More formally, the guys take turns giving each other one candy more than they received in the previous turn.
This continued until the moment when one of them couldn’t give the right amount of candy. Candies, which guys got from each other, they don’t consider as their own. You need to know, who is the first who can’t give the right amount of candy.
题意
没人轮流减去一个数字,看谁先挂。
代码
#include<bits/stdc++.h>
using namespace std;
int n,m,cnt;
int main()
{
ios::sync_with_stdio(false);
cin>>n>>m;
cnt=1;
while (cnt )
{
if (cnt%2) n-=cnt;
else m-=cnt;
if (n<0) return 0*puts("Vladik");
if (m<0) return 0*puts("Valera");
cnt++;
}
}
B. Vladik and Complicated Book
题面
Vladik had started reading a complicated book about algorithms containing n pages. To improve understanding of what is written, his friends advised him to read pages in some order given by permutation P = [p1, p2, ..., pn], where pi denotes the number of page that should be read i-th in turn.
Sometimes Vladik’s mom sorted some subsegment of permutation P from position l to position r inclusive, because she loves the order. For every of such sorting Vladik knows number x — what index of page in permutation he should read. He is wondered if the page, which he will read after sorting, has changed. In other words, has px changed? After every sorting Vladik return permutation to initial state, so you can assume that each sorting is independent from each other.
题意
问子区间排序后第x个值的值会不会改变
找出排列后他应该在哪里,直接判断。
代码
#include<bits/stdc++.h>
using namespace std;
int n,m;
int a[10001];
int b[10001];
int l,r,x;
int cnt;
int cmp(int q,int w)
{
return q<w;
}
int main()
{
ios::sync_with_stdio(false);
cin>>n>>m;
for (int i=1;i<=n;i++) cin>>a[i];
for (int i=1;i<=m;i++)
{
cin>>l>>r>>x;
cnt=0;
for (int o=l;o<=r;o++) if (a[o] < a[x] ) cnt++;
puts( (l+cnt==x) ?"Yes":"No");
}
}
C. Vladik and Memorable Trip
题面
Vladik often travels by trains. He remembered some of his trips especially well and I would like to tell you about one of these trips:
Vladik is at initial train station, and now n people (including Vladik) want to get on the train. They are already lined up in some order, and for each of them the city code ai is known (the code of the city in which they are going to).

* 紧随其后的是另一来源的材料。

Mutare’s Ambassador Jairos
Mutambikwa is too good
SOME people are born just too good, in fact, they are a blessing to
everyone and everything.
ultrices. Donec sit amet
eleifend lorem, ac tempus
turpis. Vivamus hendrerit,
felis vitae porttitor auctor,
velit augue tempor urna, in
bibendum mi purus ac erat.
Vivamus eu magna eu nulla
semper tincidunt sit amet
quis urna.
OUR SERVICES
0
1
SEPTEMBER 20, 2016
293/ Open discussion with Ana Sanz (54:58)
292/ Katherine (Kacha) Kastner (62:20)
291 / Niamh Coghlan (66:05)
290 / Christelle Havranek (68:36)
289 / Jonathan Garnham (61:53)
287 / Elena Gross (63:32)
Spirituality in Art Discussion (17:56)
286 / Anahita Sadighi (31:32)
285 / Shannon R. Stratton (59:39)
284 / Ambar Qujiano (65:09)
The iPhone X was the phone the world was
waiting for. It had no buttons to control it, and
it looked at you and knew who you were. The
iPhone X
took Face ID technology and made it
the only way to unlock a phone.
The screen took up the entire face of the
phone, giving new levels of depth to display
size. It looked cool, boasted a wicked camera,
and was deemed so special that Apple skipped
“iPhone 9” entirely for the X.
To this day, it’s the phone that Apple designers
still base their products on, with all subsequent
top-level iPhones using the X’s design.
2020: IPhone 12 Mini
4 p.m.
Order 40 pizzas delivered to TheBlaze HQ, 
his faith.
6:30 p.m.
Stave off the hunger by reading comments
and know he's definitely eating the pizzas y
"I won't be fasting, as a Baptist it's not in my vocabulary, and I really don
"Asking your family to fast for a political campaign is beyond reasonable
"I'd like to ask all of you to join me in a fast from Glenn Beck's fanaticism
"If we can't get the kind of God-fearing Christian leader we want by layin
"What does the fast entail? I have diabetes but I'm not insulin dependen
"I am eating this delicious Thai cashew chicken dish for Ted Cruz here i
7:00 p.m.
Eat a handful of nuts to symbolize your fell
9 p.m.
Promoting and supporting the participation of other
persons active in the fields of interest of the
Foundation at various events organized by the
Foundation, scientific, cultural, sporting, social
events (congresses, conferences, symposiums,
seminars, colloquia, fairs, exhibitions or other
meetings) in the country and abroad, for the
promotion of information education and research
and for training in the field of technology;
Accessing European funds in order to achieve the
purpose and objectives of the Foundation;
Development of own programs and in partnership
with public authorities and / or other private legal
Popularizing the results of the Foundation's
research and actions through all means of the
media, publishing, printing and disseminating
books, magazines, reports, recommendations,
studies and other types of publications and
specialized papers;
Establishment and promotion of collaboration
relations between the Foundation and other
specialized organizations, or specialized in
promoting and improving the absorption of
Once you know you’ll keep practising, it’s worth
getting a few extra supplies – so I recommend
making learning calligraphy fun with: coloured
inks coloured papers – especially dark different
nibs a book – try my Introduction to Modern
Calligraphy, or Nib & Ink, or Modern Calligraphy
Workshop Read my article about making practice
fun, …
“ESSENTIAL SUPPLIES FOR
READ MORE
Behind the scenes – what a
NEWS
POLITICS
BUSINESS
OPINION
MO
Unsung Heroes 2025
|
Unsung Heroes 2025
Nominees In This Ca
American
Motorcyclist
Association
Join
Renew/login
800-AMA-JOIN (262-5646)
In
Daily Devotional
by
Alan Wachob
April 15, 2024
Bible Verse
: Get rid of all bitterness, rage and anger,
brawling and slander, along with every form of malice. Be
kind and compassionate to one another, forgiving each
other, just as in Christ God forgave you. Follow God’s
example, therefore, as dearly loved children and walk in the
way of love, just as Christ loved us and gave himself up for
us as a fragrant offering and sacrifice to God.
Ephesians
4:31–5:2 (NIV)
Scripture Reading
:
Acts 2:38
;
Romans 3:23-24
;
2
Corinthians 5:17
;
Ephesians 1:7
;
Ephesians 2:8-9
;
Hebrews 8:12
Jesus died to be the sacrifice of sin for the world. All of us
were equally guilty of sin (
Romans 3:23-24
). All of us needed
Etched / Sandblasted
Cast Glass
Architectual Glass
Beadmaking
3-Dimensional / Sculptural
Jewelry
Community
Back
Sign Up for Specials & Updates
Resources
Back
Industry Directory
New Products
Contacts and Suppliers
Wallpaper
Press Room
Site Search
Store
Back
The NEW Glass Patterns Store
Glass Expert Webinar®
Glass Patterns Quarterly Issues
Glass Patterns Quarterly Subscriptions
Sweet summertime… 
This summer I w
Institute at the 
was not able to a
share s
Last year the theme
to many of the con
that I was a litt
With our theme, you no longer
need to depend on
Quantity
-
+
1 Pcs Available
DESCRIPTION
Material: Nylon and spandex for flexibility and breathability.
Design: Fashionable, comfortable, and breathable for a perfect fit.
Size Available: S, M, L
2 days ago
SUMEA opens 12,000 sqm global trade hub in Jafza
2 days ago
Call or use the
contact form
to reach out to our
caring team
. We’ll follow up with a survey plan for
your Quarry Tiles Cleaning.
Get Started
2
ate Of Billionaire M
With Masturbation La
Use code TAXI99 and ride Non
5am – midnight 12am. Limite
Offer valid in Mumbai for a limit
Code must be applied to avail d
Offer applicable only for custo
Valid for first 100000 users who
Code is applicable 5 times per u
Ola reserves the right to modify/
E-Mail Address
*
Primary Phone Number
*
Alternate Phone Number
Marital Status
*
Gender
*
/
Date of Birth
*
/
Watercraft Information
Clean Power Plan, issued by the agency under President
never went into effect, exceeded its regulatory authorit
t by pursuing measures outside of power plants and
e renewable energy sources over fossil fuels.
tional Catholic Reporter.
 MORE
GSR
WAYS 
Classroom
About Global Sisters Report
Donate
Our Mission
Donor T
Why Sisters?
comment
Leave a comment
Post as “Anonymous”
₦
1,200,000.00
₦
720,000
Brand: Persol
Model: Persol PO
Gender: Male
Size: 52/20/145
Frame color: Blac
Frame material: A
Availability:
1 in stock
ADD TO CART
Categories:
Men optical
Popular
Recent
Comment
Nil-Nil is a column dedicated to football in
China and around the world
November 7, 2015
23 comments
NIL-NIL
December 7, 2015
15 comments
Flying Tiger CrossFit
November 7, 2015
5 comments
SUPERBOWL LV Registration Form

Train chief selects some number of disjoint segments of the original sequence of people (covering entire sequence by segments is not necessary). People who are in the same segment will be in the same train carriage. The segments are selected in such way that if at least one person travels to the city x, then all people who are going to city x should be in the same railway carriage. This means that they can’t belong to different segments. Note, that all people who travel to the city x, either go to it and in the same railway carriage, or do not go anywhere at all.
Comfort of a train trip with people on segment from position l to position r is equal to XOR of all distinct codes of cities for people on the segment from position l to position r. XOR operation also known as exclusive OR.
Total comfort of a train trip is equal to sum of comfort for each segment.
Help Vladik to know maximal possible total comfort.
题意
给一个数组,如果你选了一个数,那么就必须选上含这个数的最小区间。
我们可以预处理,得到很多线段,然后我们想办法合并这些线段。
枚举每一个线内,如果有一个区间覆盖了右边的某部分,则合并进来,如果覆盖了左边的某部分,说明之前判断过,如果完全覆盖了,说明也是之前判断过,合并过了。
然后dp,一个线段,d[线段头]转移到d[线段尾部]。
代码
#include<bits/stdc++.h>
using namespace std;
using ll = long long;
int n;
int a[5011];
int in[5011];
int ini[5011];
int last[5011];
ll d[5011];
vector< pair< int , ll > > v[5011];
map<int, pair<int,int> > m;
int main()
{
ios::sync_with_stdio(false);
cin>>n;
for (int i=1;i<=n;i++)
{
cin>>a[i];
last[a[i]]=i;
}
for (int i=1;i<=n;i++) if (!in[a[i]])
{
m[a[i]] = make_pair( i, last[a[i]] );
in[a[i]]=1;
}
for (auto p : m)
{
memset(ini,0,sizeof ini);
auto pi = p.second;
bool flag=0;
ll cos=0;
for (int i=p.second.first;i<=p.second.second;i++)
{
if (m[a[i]].first<p.second.first && m[a[i]].second>p.second.second)
{
flag=1;
break;
}
if (pi.first>m[a[i]].first)
{
flag=1;
break;
}
if (!ini[a[i]])
{
cos^=a[i];
ini[a[i]]=1;
}
pi.second= max(m[a[i]].second,pi.second);
}
if (flag) continue;
v[pi.first].push_back(make_pair(pi.second,cos));
}
int j=0;
for (int i=0;i<=n;i++)
{
for (auto j : v[i])
d[j.first]= max(d[j.first],d[i]+j.second);
/*for (auto j : v[i])
cout<<i<<" "<<j.first<<" "<<j.second<<endl;*/
d[i+1]=max(d[i+1],d[i]);
}
cout<<d[n+1];
}
D. Vladik and Favorite Game
题面
This is an interactive problem.
Vladik has favorite game, in which he plays all his free time.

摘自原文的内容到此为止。